I’d read about Stuxnet several times over the past few years so I knew a lot – at least what was able to be cobbled together. I also remember the mainstream media discussion on it well as I was fascinated by it.
The documentary is extraordinary. When I realized that Alex Gibney was the writer and director, I wasn’t surprised as another one of his epic documentaries is Enron: The Smartest Guys in the Room. Then I saw that Jeffrey Skoll was an executive director and knew it was going to be worth watching in its entirety.
I convinced Amy to make it our Sunday night movie. She graciously accepted to watch a nerd documentary instead of a french film with english subtitles. While I was prepared to compromise on an action adventure movie with lots of explosions and car chases, we settled in for a documentary that we expected would rattle us both.
Amy was still talking to me about it thirty minutes after we had crawled into bed. It was that good – there was so much to it that we just couldn’t get it out of our minds. Ultimately, the specific Stuxnet activity was just a backdrop to something much more significant, and the second order effects are the ones that are really uncomfortable and important to understand.
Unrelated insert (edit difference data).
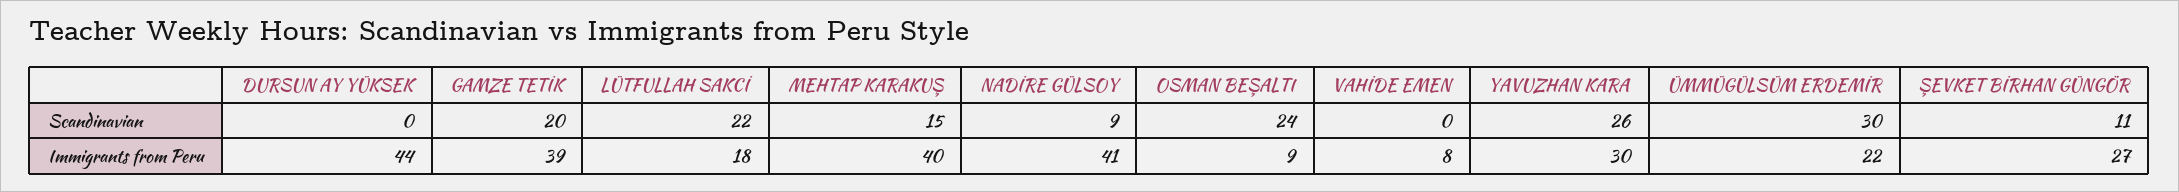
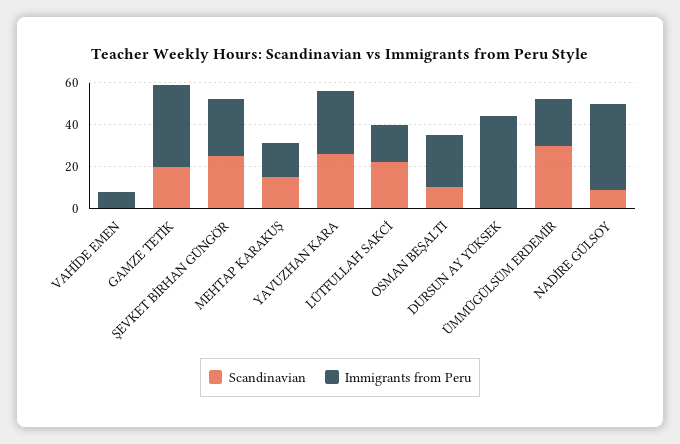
  {
    "Scandinavian": {
      "DURSUN AY YÜKSEK": 0,
      "GAMZE TETİK": 20,
      "LÜTFULLAH SAKCİ": 22,
      "MEHTAP KARAKUŞ": 15,
      "NADİRE GÜLSOY": 9,
-     "OSMAN BEŞALTI": 24,
+     "OSMAN BEŞALTI": 10,
      "VAHİDE EMEN": 0,
      "YAVUZHAN KARA": 26,
      "ÜMMÜGÜLSÜM ERDEMİR": 30,
-     "ŞEVKET BİRHAN GÜNGÖR": 11
+     "ŞEVKET BİRHAN GÜNGÖR": 25
    },
    "Immigrants from Peru": {
      "DURSUN AY YÜKSEK": 44,
      "GAMZE TETİK": 39,
      "LÜTFULLAH SAKCİ": 18,
-     "MEHTAP KARAKUŞ": 40,
+     "MEHTAP KARAKUŞ": 15,
      "NADİRE GÜLSOY": 41,
-     "OSMAN BEŞALTI": 9,
+     "OSMAN BEŞALTI": 25,
      "VAHİDE EMEN": 8,
      "YAVUZHAN KARA": 30,
      "ÜMMÜGÜLSÜM ERDEMİR": 22,
      "ŞEVKET BİRHAN GÜNGÖR": 27
    }
  }

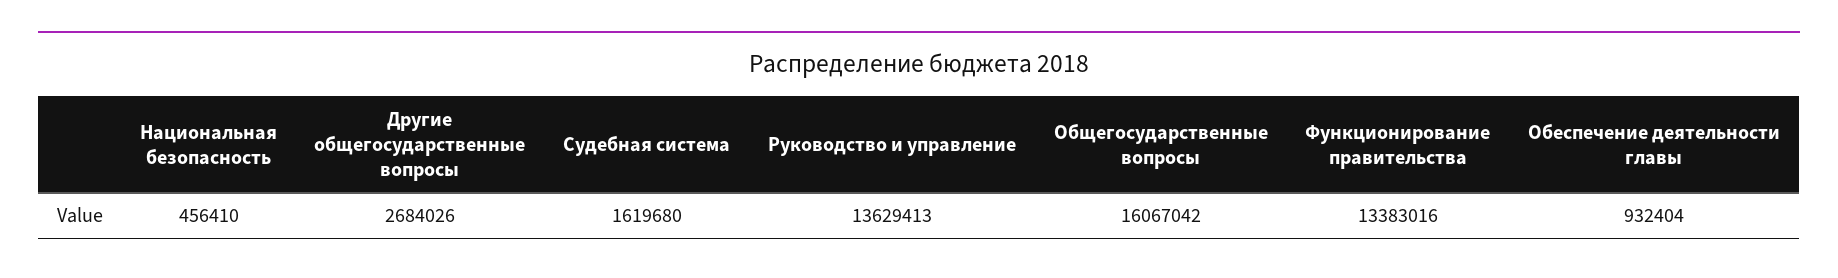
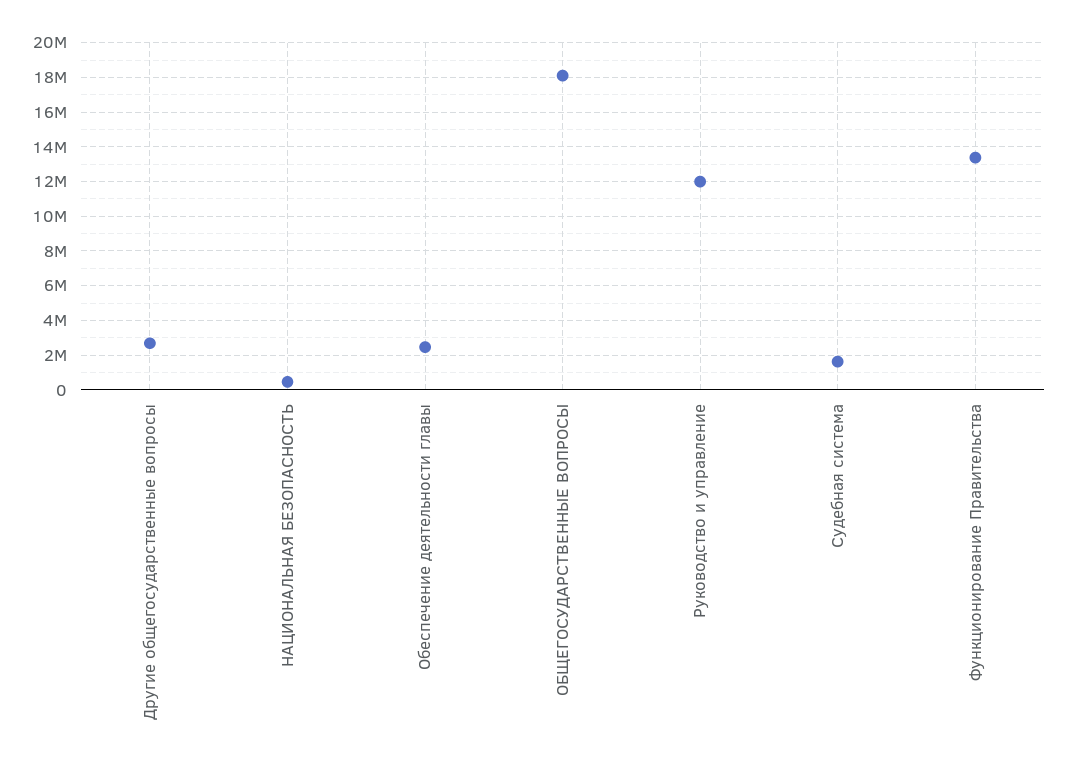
  {
    "Национальная безопасность": 456410,
    "Другие общегосударственные вопросы": 2684026,
    "Судебная система": 1619680,
-   "Руководство и управление": 13629413,
+   "Руководство и управление": 12000000,
-   "Общегосударственные вопросы": 16067042,
+   "Общегосударственные вопросы": 18000000,
    "Функционирование правительства": 13383016,
-   "Обеспечение деятельности главы": 932404
+   "Обеспечение деятельности главы": 2500000
  }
Last night after a long day I turned on the TV to watch a little of the RNC just to be able to say I saw it live. T.A. McCann, who is staying with me at my place in Boulder for a few days, showed up about fifteen minutes later and begged me to turn it off. So I did. When I compare the reality TV bullshittery of the RNC to something like Zero Days, I’m so glad there are serious people in the world making extraordinary documentaries that go deep on real issues.